Built in speed controllers and they are already water proof.


----------



## dcb (Dec 5, 2009)

the down-angle force of an object is the weight * sine(angle)

so that if you have a 200lb boat, and it needs to climb a 30 degree ramp, you will need 100lbs of push, just to hold it there (generally speaking, inertia and friction and etc are factors).

so, 100lb force at 3mph is 0.8 hp (440ftlb/sec), or 600 watts minimum, probably a bit more just to be sure. The next thing is determine the wheel diameter and select motor/gearing/voltage appropriately (maybe motors ride high up and/or in front and chain drive the wheels). It isn't going to see a lot of use, so keep it cheap and simple.

at 12v you are going to need 50 amps minimum (12v * 50a = 600 watts), probably 100 to go 3mph up a 30 degree hill.


----------



## major (Apr 4, 2008)

Power just one wheel? Perhaps in the center with like training wheels each side. Maybe a little scooter wheel motor? Low voltage motors can dunk; no worry. Or maybe a powered steering handle opposite end from current wheels? Seen those for big trailers. Just a smaller version. Perhaps use wheel/axle/gear/motor and control from handicap scooter. Or tow it with golf cart, like all the dads do at jr dragster races. Pit toys can be a lot of fun.


----------



## Duncan (Dec 8, 2008)

Hi
I would be inclined to have a look at electric wheel chair bits - make a simple cart using the wheelchair bits and lever it under your trolley when needed,

3mph is a decent walking pace
1mph is a more sensible moving a boat up a steep ramp pace - which cuts your power down accordingly

The ones I was looking at were about 80 watts each - 3.5amps at 24v
Use a couple of 12v batteries - simple car batteries would do as you are NOT using much power for very long

These motor units are worm drive which gives a good reduction BUT they will NOT freewheel - which is probably a good thing for shifting something heavy up or down a ramp


----------



## Ram4x4 (Jun 28, 2016)

Thanks guys, I'll take it all and figure out what I need.

Unfortunately, using a golf cart or an ATV to pull us up is a no-go, not allowed at the sites.

Can't use a tractor type set up on the front as the overwhelming majority of the weight is in the back.

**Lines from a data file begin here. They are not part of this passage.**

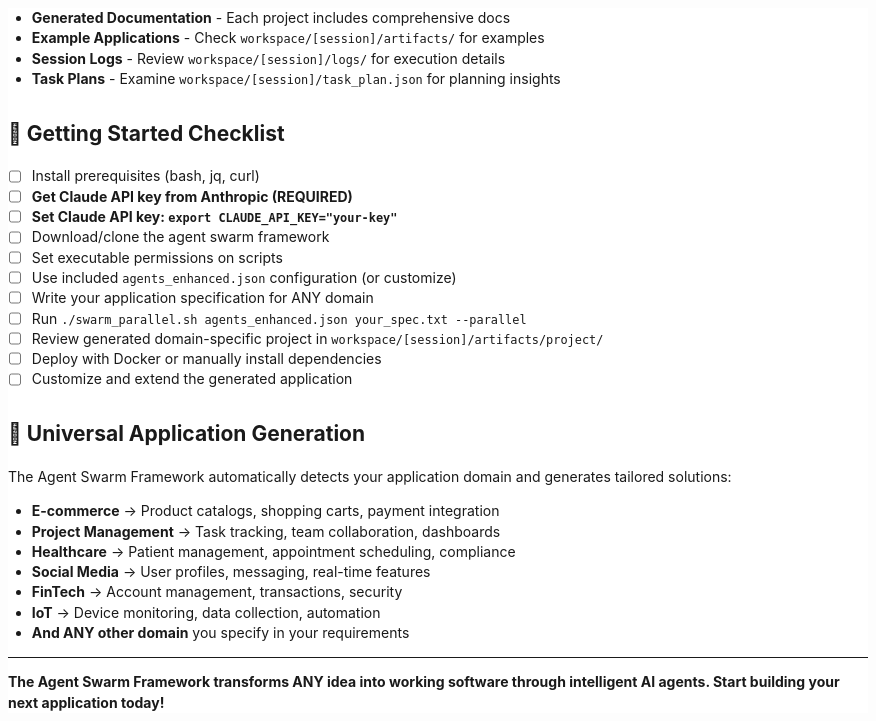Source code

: - **Generated Documentation** - Each project includes comprehensive docs
- **Example Applications** - Check `workspace/[session]/artifacts/` for examples
- **Session Logs** - Review `workspace/[session]/logs/` for execution details
- **Task Plans** - Examine `workspace/[session]/task_plan.json` for planning insights

## 🚀 Getting Started Checklist

- [ ] Install prerequisites (bash, jq, curl)
- [ ] **Get Claude API key from Anthropic (REQUIRED)**
- [ ] **Set Claude API key: `export CLAUDE_API_KEY="your-key"`**
- [ ] Download/clone the agent swarm framework  
- [ ] Set executable permissions on scripts
- [ ] Use included `agents_enhanced.json` configuration (or customize)
- [ ] Write your application specification for ANY domain
- [ ] Run `./swarm_parallel.sh agents_enhanced.json your_spec.txt --parallel`
- [ ] Review generated domain-specific project in `workspace/[session]/artifacts/project/`
- [ ] Deploy with Docker or manually install dependencies
- [ ] Customize and extend the generated application

## 🌟 **Universal Application Generation**

The Agent Swarm Framework automatically detects your application domain and generates tailored solutions:

- **E-commerce** → Product catalogs, shopping carts, payment integration
- **Project Management** → Task tracking, team collaboration, dashboards  
- **Healthcare** → Patient management, appointment scheduling, compliance
- **Social Media** → User profiles, messaging, real-time features
- **FinTech** → Account management, transactions, security
- **IoT** → Device monitoring, data collection, automation
- **And ANY other domain** you specify in your requirements

---

**The Agent Swarm Framework transforms ANY idea into working software through intelligent AI agents. Start building your next application today!**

I've intentionally put some slight over hang on the back, so the weight of the motor and the boat slightly offset to the rear, only takes about 15-20lbs to lift the front.

The center wheel idea is interesting, would have to see how it complicates the build.

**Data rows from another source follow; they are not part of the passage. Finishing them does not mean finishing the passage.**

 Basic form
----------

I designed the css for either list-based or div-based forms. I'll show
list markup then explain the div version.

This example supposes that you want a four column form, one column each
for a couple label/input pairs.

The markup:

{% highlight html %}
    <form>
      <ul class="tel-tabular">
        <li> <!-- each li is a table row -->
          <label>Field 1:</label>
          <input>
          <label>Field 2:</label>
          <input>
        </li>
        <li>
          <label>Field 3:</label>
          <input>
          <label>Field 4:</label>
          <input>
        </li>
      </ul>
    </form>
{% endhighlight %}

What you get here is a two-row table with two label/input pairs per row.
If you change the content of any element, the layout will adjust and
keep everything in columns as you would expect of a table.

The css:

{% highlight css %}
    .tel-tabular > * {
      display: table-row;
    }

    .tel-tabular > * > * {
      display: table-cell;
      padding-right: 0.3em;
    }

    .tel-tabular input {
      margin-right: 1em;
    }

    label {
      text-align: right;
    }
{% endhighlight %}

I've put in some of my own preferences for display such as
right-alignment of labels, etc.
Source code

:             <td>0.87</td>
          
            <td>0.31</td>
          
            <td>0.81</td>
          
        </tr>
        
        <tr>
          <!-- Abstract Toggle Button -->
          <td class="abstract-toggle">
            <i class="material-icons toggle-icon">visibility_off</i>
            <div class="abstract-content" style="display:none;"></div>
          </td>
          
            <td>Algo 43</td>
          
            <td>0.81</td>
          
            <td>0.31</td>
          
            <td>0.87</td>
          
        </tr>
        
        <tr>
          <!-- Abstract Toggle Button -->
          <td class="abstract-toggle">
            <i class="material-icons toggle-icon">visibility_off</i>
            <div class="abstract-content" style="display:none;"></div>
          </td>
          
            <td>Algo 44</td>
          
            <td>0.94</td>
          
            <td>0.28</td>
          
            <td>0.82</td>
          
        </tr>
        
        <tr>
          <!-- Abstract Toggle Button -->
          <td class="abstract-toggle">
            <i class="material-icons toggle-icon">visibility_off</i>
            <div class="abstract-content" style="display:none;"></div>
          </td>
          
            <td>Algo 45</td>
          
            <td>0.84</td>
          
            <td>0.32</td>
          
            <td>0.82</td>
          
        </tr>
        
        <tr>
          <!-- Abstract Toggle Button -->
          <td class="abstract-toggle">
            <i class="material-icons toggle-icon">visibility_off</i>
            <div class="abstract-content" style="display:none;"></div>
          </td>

The wheels (with tires) are 16" diameter. Some guys use 13", or even 10". I find the larger diameter rolls better.

Wondering now, based on the wattage numbers if 12v is going to be enough? That's a lot of amps! Doubling that to 24v now means two batteries which makes the "power pack" heavier.

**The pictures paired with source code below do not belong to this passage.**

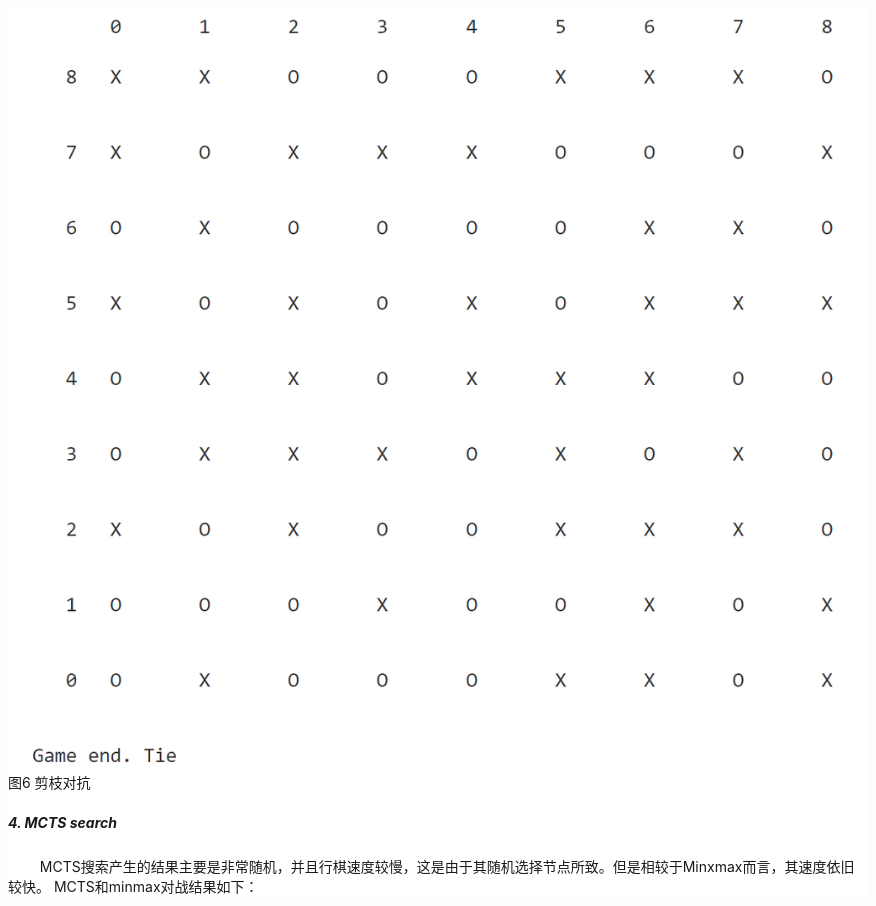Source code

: ![1](ab-ab.png)
图6 剪枝对抗
</center>


##### 4. MCTS search
$\qquad$MCTS搜索产生的结果主要是非常随机，并且行棋速度较慢，这是由于其随机选择节点所致。但是相较于Minxmax而言，其速度依旧较快。
MCTS和minmax对战结果如下：
<center>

Since most small electric motors turn high RPM, that's a lot of RPM I can convert to torque output (HP = torque x RPM divided by 5252). 

Drive mechanism needs to be able to engage and disengage as it is only needed going up the hill, then just pulled along manually on flat ground, that's why I was thinking a friction roller mechanism controlled via a lever at the front.


----------



## Ram4x4 (Jun 28, 2016)

WolfTronix said:


> Two 12V trolling motors, one for each wheel.
> 
> Replace the prop with a pulley or sprocket to drive the wheels.
> 
> Built in speed controllers and they are already water proof.


I like the idea, but are they powerful enough?


----------